110. The “Catholic Church, the City of God, whose King is Truth, whose law love and whose measure eternity” (Saint Augustine, Ep. CXXXVIII. Ad Marcellinum, C. 3, N. 17), preaching fearlessly the whole truth of Christ and toiling as the love of Christ demands with the zeal of a mother, stands as a blessed vision of peace above the storm of error and passion awaiting the moment when the all-powerful Hand of Christ the King shall quiet the tempest and banish the spirits of discord which have provoked it.
111. Whatever We can do to hasten the day when the dove of peace may find on this earth, submerged in a deluge of discord, somewhere to alight, We shall continue to do, trusting in those statesmen, who before the outbreak of war, nobly toiled to avert such a scourge from the peoples; trusting in the millions of souls of all countries and of every sphere, who call not for justice alone but for love and mercy; above all, trusting in God Almighty to Whom We daily address the prayer: “in the shadow of thy wings will I hope, until iniquity pass away” (Psalm lvi. 2).

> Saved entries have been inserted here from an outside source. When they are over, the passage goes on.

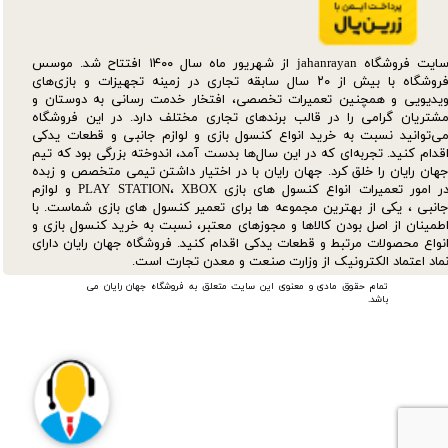
سایت فروشگاه jahanrayan از شهریور ماه سال ۱۴۰۰ افتتاح شد. موسس
فروشگاه با بیش از ۲۰ سال سابقه تجاری در زمینه تجهیزات و بازی‌های
یدیویی و همچنین تعمیرات تخصصی، افتخار خدمت رسانی به دوستان و
شتریان گرامی را در قالب برندهای تجاری مختلف دارد. در این فروشگاه
ی‌توانید نسبت به خرید انواع کنسول بازی و لوازم جانبی و قطعات یدکی‌
قدام کنید. تجربه‌ای که در این سال‌ها بدست آمد، اندوخته بزرگی بود که تیم
هان رایان را خلق کرد. جهان رایان با در اختیار داشتن تیمی متخصص و زبده
در امور تعمیرات انواع کنسول های بازی PLAY STATION، XBOX و لوازم
انبی ، یکی از بهترین مجموعه ها برای تعمیر کنسول های بازی شماست. با
طمینان از اصل بودن کالاها و مجوزهای معتبر، نسبت به خرید کنسول بازی و
نواع محصولات مرتبط و قطعات یدکی اقدام کنید. فروشگاه جهان رایان دارای
ماد اعتماد الکترونیک از وزارت صنعت و معدن تجارت است.
تمام حقوق مادی و معنوی این سایت متعلق به فروشگاه جهان رایان می
باشد.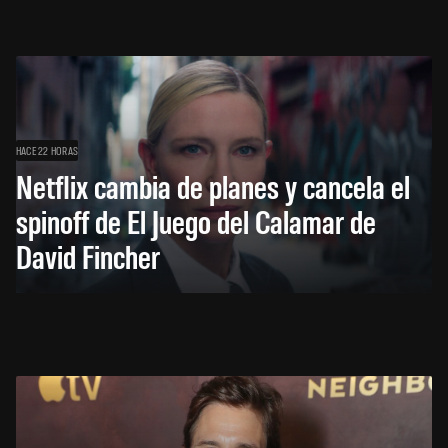
HACE 22 HORAS
Netflix cambia de planes y cancela el
spinoff de El Juego del Calamar de
David Fincher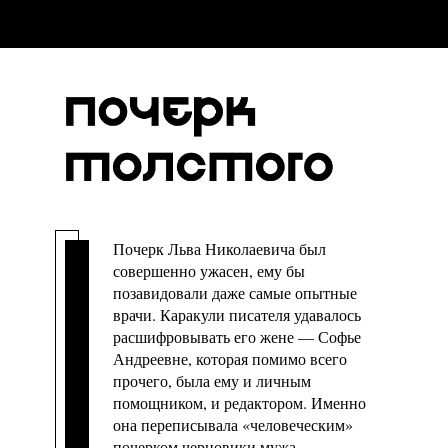
Почерк Льва Николаевича был
совершенно ужасен, ему бы
позавидовали даже самые опытные
врачи. Каракули писателя удавалось
расшифровывать его жене — Софье
Андреевне, которая помимо всего
прочего, была ему и личным
помощником, и редактором. Именно
она переписывала «человеческим»
почерком черновики мужа.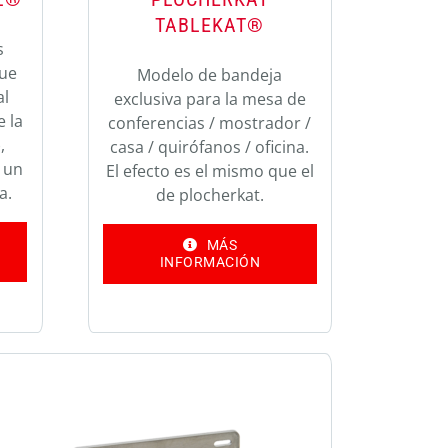
TABLEKAT®
s
que
Modelo de bandeja
al
exclusiva para la mesa de
e la
conferencias / mostrador /
,
casa / quirófanos / oficina.
 un
El efecto es el mismo que el
a.
de plocherkat.
MÁS
INFORMACIÓN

112. God can do all things. As well as the happiness and the fortunes of nations, He holds in His hands human counsels and sweetly turns them in whatever direction He wills: even the obstacles are for His Omnipotence means to mould affairs and events and to direct minds and free wills to His all-high purposes.
113. Pray then, Venerable Brethren, pray without ceasing; pray especially when you offer the Divine Sacrifice of Love. Do you, too, pray, you whose courageous profession of the Faith entails today hard, painful and not rarely, heroic sacrifices; pray you, suffering and agonizing members of the Church, when Jesus comes to console and to heal your pains, and do not forget with the aid of a true spirit of mortification and worthy practice of penance to make your prayers more acceptable in the eyes of Him Who “lifteth up all that fall: and setteth up all that are cast down” (Psalm cxiv. 14), that He in His mercy may shorten the days of trial and that thus the word of the Psalmist may be verified: “Then they cried to the Lord in their affliction: and he delivered them out of their distresses” (Psalm cvi. 13).
114. And you, white legions of children who are so loved and dear to Jesus, when you receive in Holy Communion the Bread of Life, raise up your simple and innocent prayers and unite them with those of the Universal Church. The heart of Jesus, Who loves you, does not resist your suppliant innocence. Pray every one, pray uninterruptedly: “Pray without ceasing” (Thessalonians, v. 10).
115. In this way you will put into practice the sublime precept of the Divine Master, the most sacred testament of His Heart, “That they all may be one” (Saint John xvii. 21) that all may live in that unity of faith and of love, from which the world may know the power and efficacy of Christ’s mission and of the work of His Church.
116. The early Church understood and practiced this Divine Precept, and expressed it in a magnificent prayer; do you associate yourselves with those sentiments which answer so well to the necessities of the present hour: “Remember, O Lord, Thy Church, to free her from all evil and to perfect her in Thy love, and sanctify and collect her from the four winds into Thy Kingdom, which Thou has prepared for her, because Thine is the power, and the glory for ever” (Doctrine of the Twelve Apostles, C 10).
117. In the confidence that God, the Author and Lover of Peace, will hear the supplications of the Church, We impart to you all as a pledge of the abundance of Divine Grace, from the fullness of Our paternal heart, the Apostolic Benediction.